■ **SECTION DU TEXTE**
──────────

Cette méthode est rejetée aussi bien par les « gauchistes », les « Spontanéistes », que par les renégats de la IV° Internationale. En mai juin 68, il fut beaucoup question des « revendications qualitatives » opposées aux « revendications quantitatives ». Rappelons que Janus-Germain-Mandel souligne que :
« A la crise de la propriété et à la crise de l'Etat bourgeois national et de l'économie capitaliste « nationale » s'ajoute la crise des rapports hiérarchiques du travail. Ce n'est pas par hasard si ce sont les étudiants et les chercheurs qui ont été sensibles les premiers au caractère mystificateur de la justification de ces rapports par l'argument de la compétence ».
Weber et Ben Saïd affirment :
« En butte aux difficultés de recyclage, aux incertitudes de l'emploi dans les professions où l'offre est limitée à quelques entreprises, ils avancent plus que des revendications de salaires, des revendications qualitatives et des exigences idéologiques élevées ». (Idem page 167).
L'éclectisme foncier des renégats de la IV° Internationale leur permet maintes cabrioles, et à l'occasion ils se prononcent pour les revendications élémentaires de la classe ouvrière (mais qui peut être contre ? ), ce qui ne les empêche pas d'écrire :
« Chaque crise (révolutionnaire) étouffée apporte son contingent de réformes amorcées dans la montée révolutionnaire, récupérées lors du reflux par la bourgeoisie à son profit (utilisation des conquêtes sociales de 36 comme technique d'intégration idéologique : utilisation des secteurs nationalisés en 45, au service des industries privées ». (Idem page 172).
La filiation artificielle entre les « conquêtes sociales de 36 » et les « nationalisations de 45 » démontre déjà la confusion « idéologique » de nos « théoriciens ». Les « nationalisations de 45 » furent indispensables au capitalisme français; sans elles il n'aurait pu reconstituer un minimum d'infrastructure économique en utilisant l'Etat bourgeois. Il faut d'ailleurs dire qu'en 1938 des nationalisations furent également faites celles de la S.N.C.F., de la Banque de France, de certaines industries d'armements - qui répondaient également aux besoins du mouvement de la bourgeoisie. Les « conquêtes sociales » de 36 (augmentation des salaires 40 h congés payés contrats collectifs délégués d'ateliers) ont été cédées par une bourgeoisie qui craignait de tout perdre. Elle ne les a pas « récupérées » au sens qu'attribuent à ce terme Weber et Ben Saïd (moyens d'intégration au système de la classe ouvrière). Autant qu'il fut en son pouvoir, elle les a rognées et détruites. Weber et Ben Saïd reprennent les affirmations de Pierre Frank qui écrivait dès 1962 :
« Nous devons réajuster notre programme à la situation nouvelle qui s'esquisse... Il est très douteux qu'il se soit produit dans toute l'histoire du capitalisme des changements aussi importants pendant une durée malgré tout aussi limitée... A présent, il n'y a plus de chômeurs, mais le plein emploi ; cependant, les travailleurs ressentent que ce qui se passe dans les entreprises et l'économie, à l'exception de bagatelles qui relèvent des comités d'entreprises, est en dehors de leur décision, à commencer même par les salaires ».

──────────

■ **DONNÉES AFFICHÉES**

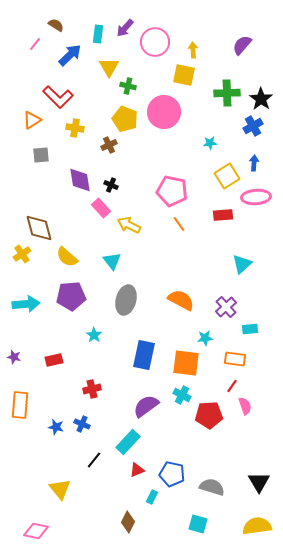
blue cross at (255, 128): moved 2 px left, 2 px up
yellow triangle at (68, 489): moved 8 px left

──────────

Reproduisez fidèlement le passage de la section du texte qui va de « Weber et Ben Saïd affirment » jusqu'à « (Idem page 167). » inclus.

Weber et Ben Saïd affirment :
« En butte aux difficultés de recyclage, aux incertitudes de l'emploi dans les professions où l'offre est limitée à quelques entreprises, ils avancent plus que des revendications de salaires, des revendications qualitatives et des exigences idéologiques élevées ». (Idem page 167).